== SUPPLIED MATERIAL ==
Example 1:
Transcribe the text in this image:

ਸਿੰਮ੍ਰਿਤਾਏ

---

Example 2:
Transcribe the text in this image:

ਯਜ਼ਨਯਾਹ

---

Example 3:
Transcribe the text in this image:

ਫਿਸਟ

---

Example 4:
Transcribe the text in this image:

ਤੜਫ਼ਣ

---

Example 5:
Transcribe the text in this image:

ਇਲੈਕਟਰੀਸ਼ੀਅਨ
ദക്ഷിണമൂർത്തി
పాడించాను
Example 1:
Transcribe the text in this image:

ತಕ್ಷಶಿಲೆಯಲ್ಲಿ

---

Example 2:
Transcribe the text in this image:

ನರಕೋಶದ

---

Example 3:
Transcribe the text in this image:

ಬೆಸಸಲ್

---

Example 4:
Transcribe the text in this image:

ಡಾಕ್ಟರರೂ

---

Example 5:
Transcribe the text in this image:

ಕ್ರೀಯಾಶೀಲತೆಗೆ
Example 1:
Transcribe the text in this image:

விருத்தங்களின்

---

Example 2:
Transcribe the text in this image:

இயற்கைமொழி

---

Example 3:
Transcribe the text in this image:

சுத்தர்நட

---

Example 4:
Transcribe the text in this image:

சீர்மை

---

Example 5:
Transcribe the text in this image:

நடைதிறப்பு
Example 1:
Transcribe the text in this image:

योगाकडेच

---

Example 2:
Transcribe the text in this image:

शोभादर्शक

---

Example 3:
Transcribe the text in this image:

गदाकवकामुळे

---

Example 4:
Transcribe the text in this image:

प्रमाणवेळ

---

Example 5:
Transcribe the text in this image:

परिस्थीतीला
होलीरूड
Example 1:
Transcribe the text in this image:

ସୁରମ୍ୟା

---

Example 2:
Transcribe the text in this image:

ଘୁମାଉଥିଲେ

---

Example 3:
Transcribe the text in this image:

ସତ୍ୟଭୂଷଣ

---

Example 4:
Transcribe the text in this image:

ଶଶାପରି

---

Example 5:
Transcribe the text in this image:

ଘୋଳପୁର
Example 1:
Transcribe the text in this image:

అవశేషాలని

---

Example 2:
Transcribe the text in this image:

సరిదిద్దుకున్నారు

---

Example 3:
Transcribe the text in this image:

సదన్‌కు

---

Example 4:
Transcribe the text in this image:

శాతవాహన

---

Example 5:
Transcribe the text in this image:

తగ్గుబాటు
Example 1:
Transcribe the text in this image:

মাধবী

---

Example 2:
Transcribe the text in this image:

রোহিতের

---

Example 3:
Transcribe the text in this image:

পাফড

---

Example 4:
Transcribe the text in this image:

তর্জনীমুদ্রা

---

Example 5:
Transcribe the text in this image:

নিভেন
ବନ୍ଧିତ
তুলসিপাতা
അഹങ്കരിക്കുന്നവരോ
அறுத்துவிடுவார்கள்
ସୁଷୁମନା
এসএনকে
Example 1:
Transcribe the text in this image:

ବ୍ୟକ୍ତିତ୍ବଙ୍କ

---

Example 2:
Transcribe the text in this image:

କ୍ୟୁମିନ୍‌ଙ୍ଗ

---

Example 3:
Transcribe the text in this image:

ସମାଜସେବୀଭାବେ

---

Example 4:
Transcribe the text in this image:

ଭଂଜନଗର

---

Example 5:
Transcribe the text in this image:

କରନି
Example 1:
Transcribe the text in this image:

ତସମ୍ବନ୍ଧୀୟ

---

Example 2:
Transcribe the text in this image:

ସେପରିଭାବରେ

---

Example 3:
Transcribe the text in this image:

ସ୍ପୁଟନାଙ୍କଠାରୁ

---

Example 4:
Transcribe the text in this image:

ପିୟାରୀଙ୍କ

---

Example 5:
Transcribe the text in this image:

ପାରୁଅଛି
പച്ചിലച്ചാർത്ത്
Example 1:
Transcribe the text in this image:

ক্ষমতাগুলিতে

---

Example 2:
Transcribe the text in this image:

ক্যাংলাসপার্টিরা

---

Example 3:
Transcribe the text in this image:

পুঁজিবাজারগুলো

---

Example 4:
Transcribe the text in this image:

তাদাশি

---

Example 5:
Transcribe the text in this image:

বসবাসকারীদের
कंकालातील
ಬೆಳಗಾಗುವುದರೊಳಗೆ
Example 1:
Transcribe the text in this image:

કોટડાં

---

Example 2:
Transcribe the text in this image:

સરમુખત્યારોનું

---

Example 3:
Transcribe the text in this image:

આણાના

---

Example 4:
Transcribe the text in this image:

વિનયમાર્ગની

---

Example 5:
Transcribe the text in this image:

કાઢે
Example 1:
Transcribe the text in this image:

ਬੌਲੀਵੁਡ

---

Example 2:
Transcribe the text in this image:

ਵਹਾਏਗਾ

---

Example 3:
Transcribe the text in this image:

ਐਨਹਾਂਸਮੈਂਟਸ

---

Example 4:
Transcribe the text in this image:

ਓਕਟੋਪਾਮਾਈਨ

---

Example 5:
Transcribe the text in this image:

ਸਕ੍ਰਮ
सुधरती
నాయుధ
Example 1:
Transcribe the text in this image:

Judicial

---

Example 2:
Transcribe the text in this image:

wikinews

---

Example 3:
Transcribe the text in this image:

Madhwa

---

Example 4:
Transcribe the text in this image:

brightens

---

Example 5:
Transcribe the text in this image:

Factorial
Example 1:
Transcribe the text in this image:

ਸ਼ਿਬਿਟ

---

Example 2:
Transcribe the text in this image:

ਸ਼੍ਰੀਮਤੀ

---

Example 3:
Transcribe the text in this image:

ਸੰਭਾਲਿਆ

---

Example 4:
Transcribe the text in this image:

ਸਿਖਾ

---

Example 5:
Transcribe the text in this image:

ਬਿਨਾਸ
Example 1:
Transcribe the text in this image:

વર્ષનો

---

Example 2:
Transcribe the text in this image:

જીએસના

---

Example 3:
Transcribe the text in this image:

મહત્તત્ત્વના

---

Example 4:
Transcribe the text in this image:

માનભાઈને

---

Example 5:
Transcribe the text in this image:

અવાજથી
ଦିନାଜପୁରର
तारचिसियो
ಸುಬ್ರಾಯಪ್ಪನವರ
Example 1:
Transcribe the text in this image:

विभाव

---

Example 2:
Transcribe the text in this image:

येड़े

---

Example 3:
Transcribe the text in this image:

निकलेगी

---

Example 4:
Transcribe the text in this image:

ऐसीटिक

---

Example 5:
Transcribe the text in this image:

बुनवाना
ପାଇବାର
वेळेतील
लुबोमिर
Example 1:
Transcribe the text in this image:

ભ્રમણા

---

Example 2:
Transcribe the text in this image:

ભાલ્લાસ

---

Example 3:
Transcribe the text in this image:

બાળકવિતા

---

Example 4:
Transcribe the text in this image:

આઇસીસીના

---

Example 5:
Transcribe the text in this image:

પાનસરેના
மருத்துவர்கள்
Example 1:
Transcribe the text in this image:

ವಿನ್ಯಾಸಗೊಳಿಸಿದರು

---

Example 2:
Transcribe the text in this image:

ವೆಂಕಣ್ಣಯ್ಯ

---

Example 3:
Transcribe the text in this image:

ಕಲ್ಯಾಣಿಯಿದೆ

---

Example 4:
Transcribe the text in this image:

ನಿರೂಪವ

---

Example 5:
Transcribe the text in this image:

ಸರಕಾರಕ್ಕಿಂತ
===
Nothing should be left out when the listing is retyped exactly.

(ANSWER AREA)
Example 1:
Transcribe the text in this image:

ਸਿੰਮ੍ਰਿਤਾਏ

---

Example 2:
Transcribe the text in this image:

ਯਜ਼ਨਯਾਹ

---

Example 3:
Transcribe the text in this image:

ਫਿਸਟ

---

Example 4:
Transcribe the text in this image:

ਤੜਫ਼ਣ

---

Example 5:
Transcribe the text in this image:

ਇਲੈਕਟਰੀਸ਼ੀਅਨ
ദക്ഷിണമൂർത്തി
పాడించాను
Example 1:
Transcribe the text in this image:

ತಕ್ಷಶಿಲೆಯಲ್ಲಿ

---

Example 2:
Transcribe the text in this image:

ನರಕೋಶದ

---

Example 3:
Transcribe the text in this image:

ಬೆಸಸಲ್

---

Example 4:
Transcribe the text in this image:

ಡಾಕ್ಟರರೂ

---

Example 5:
Transcribe the text in this image:

ಕ್ರೀಯಾಶೀಲತೆಗೆ
Example 1:
Transcribe the text in this image:

விருத்தங்களின்

---

Example 2:
Transcribe the text in this image:

இயற்கைமொழி

---

Example 3:
Transcribe the text in this image:

சுத்தர்நட

---

Example 4:
Transcribe the text in this image:

சீர்மை

---

Example 5:
Transcribe the text in this image:

நடைதிறப்பு
Example 1:
Transcribe the text in this image:

योगाकडेच

---

Example 2:
Transcribe the text in this image:

शोभादर्शक

---

Example 3:
Transcribe the text in this image:

गदाकवकामुळे

---

Example 4:
Transcribe the text in this image:

प्रमाणवेळ

---

Example 5:
Transcribe the text in this image:

परिस्थीतीला
होलीरूड
Example 1:
Transcribe the text in this image:

ସୁରମ୍ୟା

---

Example 2:
Transcribe the text in this image:

ଘୁମାଉଥିଲେ

---

Example 3:
Transcribe the text in this image:

ସତ୍ୟଭୂଷଣ

---

Example 4:
Transcribe the text in this image:

ଶଶାପରି

---

Example 5:
Transcribe the text in this image:

ଘୋଳପୁର
Example 1:
Transcribe the text in this image:

అవశేషాలని

---

Example 2:
Transcribe the text in this image:

సరిదిద్దుకున్నారు

---

Example 3:
Transcribe the text in this image:

సదన్‌కు

---

Example 4:
Transcribe the text in this image:

శాతవాహన

---

Example 5:
Transcribe the text in this image:

తగ్గుబాటు
Example 1:
Transcribe the text in this image:

মাধবী

---

Example 2:
Transcribe the text in this image:

রোহিতের

---

Example 3:
Transcribe the text in this image:

পাফড

---

Example 4:
Transcribe the text in this image:

তর্জনীমুদ্রা

---

Example 5:
Transcribe the text in this image:

নিভেন
ବନ୍ଧିତ
তুলসিপাতা
അഹങ്കരിക്കുന്നവരോ
அறுத்துவிடுவார்கள்
ସୁଷୁମନା
এসএনকে
Example 1:
Transcribe the text in this image:

ବ୍ୟକ୍ତିତ୍ବଙ୍କ

---

Example 2:
Transcribe the text in this image:

କ୍ୟୁମିନ୍‌ଙ୍ଗ

---

Example 3:
Transcribe the text in this image:

ସମାଜସେବୀଭାବେ

---

Example 4:
Transcribe the text in this image:

ଭଂଜନଗର

---

Example 5:
Transcribe the text in this image:

କରନି
Example 1:
Transcribe the text in this image:

ତସମ୍ବନ୍ଧୀୟ

---

Example 2:
Transcribe the text in this image:

ସେପରିଭାବରେ

---

Example 3:
Transcribe the text in this image:

ସ୍ପୁଟନାଙ୍କଠାରୁ

---

Example 4:
Transcribe the text in this image:

ପିୟାରୀଙ୍କ

---

Example 5:
Transcribe the text in this image:

ପାରୁଅଛି
പച്ചിലച്ചാർത്ത്
Example 1:
Transcribe the text in this image:

ক্ষমতাগুলিতে

---

Example 2:
Transcribe the text in this image:

ক্যাংলাসপার্টিরা

---

Example 3:
Transcribe the text in this image:

পুঁজিবাজারগুলো

---

Example 4:
Transcribe the text in this image:

তাদাশি

---

Example 5:
Transcribe the text in this image:

বসবাসকারীদের
कंकालातील
ಬೆಳಗಾಗುವುದರೊಳಗೆ
Example 1:
Transcribe the text in this image:

કોટડાં

---

Example 2:
Transcribe the text in this image:

સરમુખત્યારોનું

---

Example 3:
Transcribe the text in this image:

આણાના

---

Example 4:
Transcribe the text in this image:

વિનયમાર્ગની

---

Example 5:
Transcribe the text in this image:

કાઢે
Example 1:
Transcribe the text in this image:

ਬੌਲੀਵੁਡ

---

Example 2:
Transcribe the text in this image:

ਵਹਾਏਗਾ

---

Example 3:
Transcribe the text in this image:

ਐਨਹਾਂਸਮੈਂਟਸ

---

Example 4:
Transcribe the text in this image:

ਓਕਟੋਪਾਮਾਈਨ

---

Example 5:
Transcribe the text in this image:

ਸਕ੍ਰਮ
सुधरती
నాయుధ
Example 1:
Transcribe the text in this image:

Judicial

---

Example 2:
Transcribe the text in this image:

wikinews

---

Example 3:
Transcribe the text in this image:

Madhwa

---

Example 4:
Transcribe the text in this image:

brightens

---

Example 5:
Transcribe the text in this image:

Factorial
Example 1:
Transcribe the text in this image:

ਸ਼ਿਬਿਟ

---

Example 2:
Transcribe the text in this image:

ਸ਼੍ਰੀਮਤੀ

---

Example 3:
Transcribe the text in this image:

ਸੰਭਾਲਿਆ

---

Example 4:
Transcribe the text in this image:

ਸਿਖਾ

---

Example 5:
Transcribe the text in this image:

ਬਿਨਾਸ
Example 1:
Transcribe the text in this image:

વર્ષનો

---

Example 2:
Transcribe the text in this image:

જીએસના

---

Example 3:
Transcribe the text in this image:

મહત્તત્ત્વના

---

Example 4:
Transcribe the text in this image:

માનભાઈને

---

Example 5:
Transcribe the text in this image:

અવાજથી
ଦିନାଜପୁରର
तारचिसियो
ಸುಬ್ರಾಯಪ್ಪನವರ
Example 1:
Transcribe the text in this image:

विभाव

---

Example 2:
Transcribe the text in this image:

येड़े

---

Example 3:
Transcribe the text in this image:

निकलेगी

---

Example 4:
Transcribe the text in this image:

ऐसीटिक

---

Example 5:
Transcribe the text in this image:

बुनवाना
ପାଇବାର
वेळेतील
लुबोमिर
Example 1:
Transcribe the text in this image:

ભ્રમણા

---

Example 2:
Transcribe the text in this image:

ભાલ્લાસ

---

Example 3:
Transcribe the text in this image:

બાળકવિતા

---

Example 4:
Transcribe the text in this image:

આઇસીસીના

---

Example 5:
Transcribe the text in this image:

પાનસરેના
மருத்துவர்கள்
Example 1:
Transcribe the text in this image:

ವಿನ್ಯಾಸಗೊಳಿಸಿದರು

---

Example 2:
Transcribe the text in this image:

ವೆಂಕಣ್ಣಯ್ಯ

---

Example 3:
Transcribe the text in this image:

ಕಲ್ಯಾಣಿಯಿದೆ

---

Example 4:
Transcribe the text in this image:

ನಿರೂಪವ

---

Example 5:
Transcribe the text in this image:

ಸರಕಾರಕ್ಕಿಂತ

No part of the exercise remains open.